Premanisme Ormas Ganggu Pabrik Mobil Listrik, Investasi di Indonesia Terancam?
Headnews.id – Fenomena premanisme masih menjadi bayang-bayang menakutkan di Indonesia. Bukan hanya kehidupan sosial masyarakat yang terdampak, dunia bisnis dan investasi pun ikut terguncang oleh ulah para preman.
Kasus terbaru mencuat dari Subang, Jawa Barat, di mana pabrik mobil listrik raksasa asal China, BYD, hingga perusahaan Vietnam, Vinfast, tak luput dari gangguan organisasi kemasyarakatan (ormas).
Kabar ini pertama kali diungkapkan Wakil Ketua MPR RI Eddy Soeparno. Meski tak menyebutkan nama ormas yang terlibat, Eddy menegaskan bahwa aksi premanisme itu nyata terjadi. Tak lama, Ketua Periklindo, Moeldoko, menambahkan bahwa Vinfast juga mengalami gangguan serupa berdasarkan laporan yang ia terima langsung dari lapangan.
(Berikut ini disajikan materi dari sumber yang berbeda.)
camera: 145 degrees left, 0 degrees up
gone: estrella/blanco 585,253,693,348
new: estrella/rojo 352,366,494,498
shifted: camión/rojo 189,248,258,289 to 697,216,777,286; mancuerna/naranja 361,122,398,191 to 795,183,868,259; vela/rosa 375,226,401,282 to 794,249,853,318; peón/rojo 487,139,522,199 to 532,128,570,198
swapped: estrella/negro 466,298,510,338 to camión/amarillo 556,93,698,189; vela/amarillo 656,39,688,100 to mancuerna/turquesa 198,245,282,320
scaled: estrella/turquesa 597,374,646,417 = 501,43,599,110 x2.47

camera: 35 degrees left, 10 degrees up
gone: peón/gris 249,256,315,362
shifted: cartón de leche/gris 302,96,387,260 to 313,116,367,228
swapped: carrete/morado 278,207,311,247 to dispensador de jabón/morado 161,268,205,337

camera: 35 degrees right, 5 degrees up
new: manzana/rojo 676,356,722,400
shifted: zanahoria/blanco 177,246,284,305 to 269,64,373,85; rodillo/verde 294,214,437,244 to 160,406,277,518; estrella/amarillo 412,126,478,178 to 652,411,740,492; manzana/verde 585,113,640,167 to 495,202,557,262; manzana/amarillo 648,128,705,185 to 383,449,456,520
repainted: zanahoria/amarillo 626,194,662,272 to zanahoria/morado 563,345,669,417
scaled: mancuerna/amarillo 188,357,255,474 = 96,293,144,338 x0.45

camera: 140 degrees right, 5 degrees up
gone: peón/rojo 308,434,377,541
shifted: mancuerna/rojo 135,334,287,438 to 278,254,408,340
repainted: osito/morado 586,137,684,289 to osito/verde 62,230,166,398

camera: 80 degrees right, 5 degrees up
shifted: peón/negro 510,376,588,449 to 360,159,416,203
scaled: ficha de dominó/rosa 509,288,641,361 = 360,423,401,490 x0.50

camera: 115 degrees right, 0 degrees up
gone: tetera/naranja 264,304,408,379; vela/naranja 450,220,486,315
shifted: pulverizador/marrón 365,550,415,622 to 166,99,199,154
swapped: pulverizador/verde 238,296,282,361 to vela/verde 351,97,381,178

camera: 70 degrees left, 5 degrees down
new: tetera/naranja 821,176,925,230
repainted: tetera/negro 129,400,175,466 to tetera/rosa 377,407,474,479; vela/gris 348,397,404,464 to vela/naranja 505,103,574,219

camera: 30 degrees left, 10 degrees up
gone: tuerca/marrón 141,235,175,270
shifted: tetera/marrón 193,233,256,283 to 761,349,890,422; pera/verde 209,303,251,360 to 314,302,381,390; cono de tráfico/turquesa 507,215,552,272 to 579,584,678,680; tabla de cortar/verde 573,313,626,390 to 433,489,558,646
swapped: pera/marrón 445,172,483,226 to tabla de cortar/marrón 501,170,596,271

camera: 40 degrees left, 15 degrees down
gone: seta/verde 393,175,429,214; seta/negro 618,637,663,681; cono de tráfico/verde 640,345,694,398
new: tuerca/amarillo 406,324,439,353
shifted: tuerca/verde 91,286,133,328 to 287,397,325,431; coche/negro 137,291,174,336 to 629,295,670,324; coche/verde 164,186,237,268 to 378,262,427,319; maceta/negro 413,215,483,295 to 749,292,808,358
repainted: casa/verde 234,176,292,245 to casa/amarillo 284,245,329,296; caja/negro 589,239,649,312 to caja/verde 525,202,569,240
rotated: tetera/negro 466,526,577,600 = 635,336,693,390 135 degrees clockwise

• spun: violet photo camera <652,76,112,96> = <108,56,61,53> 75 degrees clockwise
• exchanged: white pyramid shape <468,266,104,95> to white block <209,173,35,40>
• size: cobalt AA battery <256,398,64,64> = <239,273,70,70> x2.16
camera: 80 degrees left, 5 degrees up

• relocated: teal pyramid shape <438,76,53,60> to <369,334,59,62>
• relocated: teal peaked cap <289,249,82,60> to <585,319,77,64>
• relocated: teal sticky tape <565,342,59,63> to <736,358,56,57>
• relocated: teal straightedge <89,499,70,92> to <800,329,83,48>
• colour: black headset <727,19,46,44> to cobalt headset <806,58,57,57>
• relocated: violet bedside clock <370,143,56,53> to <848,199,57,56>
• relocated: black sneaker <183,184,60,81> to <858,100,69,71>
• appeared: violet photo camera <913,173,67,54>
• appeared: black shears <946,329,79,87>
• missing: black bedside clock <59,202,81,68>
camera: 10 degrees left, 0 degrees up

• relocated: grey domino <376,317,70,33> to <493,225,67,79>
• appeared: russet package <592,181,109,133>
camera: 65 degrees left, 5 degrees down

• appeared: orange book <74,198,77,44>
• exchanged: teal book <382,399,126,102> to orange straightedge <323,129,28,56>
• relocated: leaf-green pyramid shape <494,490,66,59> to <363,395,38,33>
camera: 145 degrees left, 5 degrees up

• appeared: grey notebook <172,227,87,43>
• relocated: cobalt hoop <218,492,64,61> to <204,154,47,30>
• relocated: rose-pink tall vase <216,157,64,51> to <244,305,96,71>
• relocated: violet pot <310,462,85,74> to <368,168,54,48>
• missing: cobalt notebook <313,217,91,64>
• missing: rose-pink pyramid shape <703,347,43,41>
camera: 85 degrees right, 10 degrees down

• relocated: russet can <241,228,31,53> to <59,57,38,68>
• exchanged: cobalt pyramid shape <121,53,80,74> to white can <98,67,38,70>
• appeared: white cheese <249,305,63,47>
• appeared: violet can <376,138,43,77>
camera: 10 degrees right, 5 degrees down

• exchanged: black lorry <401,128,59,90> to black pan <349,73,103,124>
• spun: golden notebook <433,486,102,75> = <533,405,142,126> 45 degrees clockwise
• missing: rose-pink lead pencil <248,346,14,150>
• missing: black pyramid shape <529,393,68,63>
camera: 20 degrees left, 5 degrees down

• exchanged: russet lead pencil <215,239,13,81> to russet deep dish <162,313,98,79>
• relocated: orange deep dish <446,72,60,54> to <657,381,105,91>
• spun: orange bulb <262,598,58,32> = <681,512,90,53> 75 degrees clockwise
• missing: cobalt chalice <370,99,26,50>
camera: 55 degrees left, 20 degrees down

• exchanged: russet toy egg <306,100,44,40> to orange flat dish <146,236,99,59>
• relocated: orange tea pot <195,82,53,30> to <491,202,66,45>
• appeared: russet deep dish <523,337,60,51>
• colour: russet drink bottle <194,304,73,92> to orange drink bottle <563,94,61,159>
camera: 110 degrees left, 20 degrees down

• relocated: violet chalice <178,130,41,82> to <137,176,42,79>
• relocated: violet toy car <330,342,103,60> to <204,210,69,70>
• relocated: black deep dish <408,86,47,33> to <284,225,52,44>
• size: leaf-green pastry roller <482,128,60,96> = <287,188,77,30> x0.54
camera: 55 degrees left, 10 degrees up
Namun, Gubernur Jawa Barat Dedi Mulyadi buru-buru meredam kekhawatiran. Ia menegaskan bahwa insiden tersebut merupakan cerita lama, dan saat ini, kondisi investasi di wilayahnya sudah jauh lebih kondusif.
“Coba cek ke pabrik BYD sekarang, situasinya sudah sangat aman,” tegas Dedi saat ditemui di Bandung, Rabu (23/4).
“Kasat Serse di Subang luar biasa sekarang. Enggak ada lagi premanisme di sana. Bahkan yang dulu jualan Aqua pun sudah hampir tidak ada. Jadi, jangan khawatir, itu hanya cerita masa lalu,” tambahnya.
Sayangnya, kasus Subang ini bukanlah kejadian tunggal. Keluhan soal ormas yang meminta ‘jatah’ dari proyek pembangunan pabrik di kawasan industri juga pernah disuarakan Ketua Umum Himpunan Kawasan Industri (HKI), Sanny Iskandar. Ia bahkan sudah melaporkan fenomena ini langsung ke Presiden Prabowo Subianto.
Meski begitu, hingga kini, belum terlihat langkah tegas negara untuk benar-benar memberantas premanisme berbaju ormas yang menggerogoti iklim investasi.
Menurut Kepala Pusat Industri, Perdagangan, dan Investasi INDEF, Andry Satrio Nugroho, merebaknya ormas-ormas ini berakar dari sulitnya penyerapan tenaga kerja di sektor formal. Banyak orang yang akhirnya beralih ke sektor informal, bahkan sebagian terseret dalam aktivitas ormas.
“Fungsi-fungsi informal seperti mobilisasi massa, pengamanan lahan, hingga perlindungan politik menjadi peluang besar, sehingga membuat ormas semakin menjamur,” ungkap Andry.
Yang lebih miris, lanjut Andry, adalah keterlibatan sejumlah pejabat publik dalam struktur organisasi ormas tersebut. Kondisi ini membuka celah praktik penyalahgunaan kekuasaan untuk melegitimasi aktivitas ormas yang menyimpang.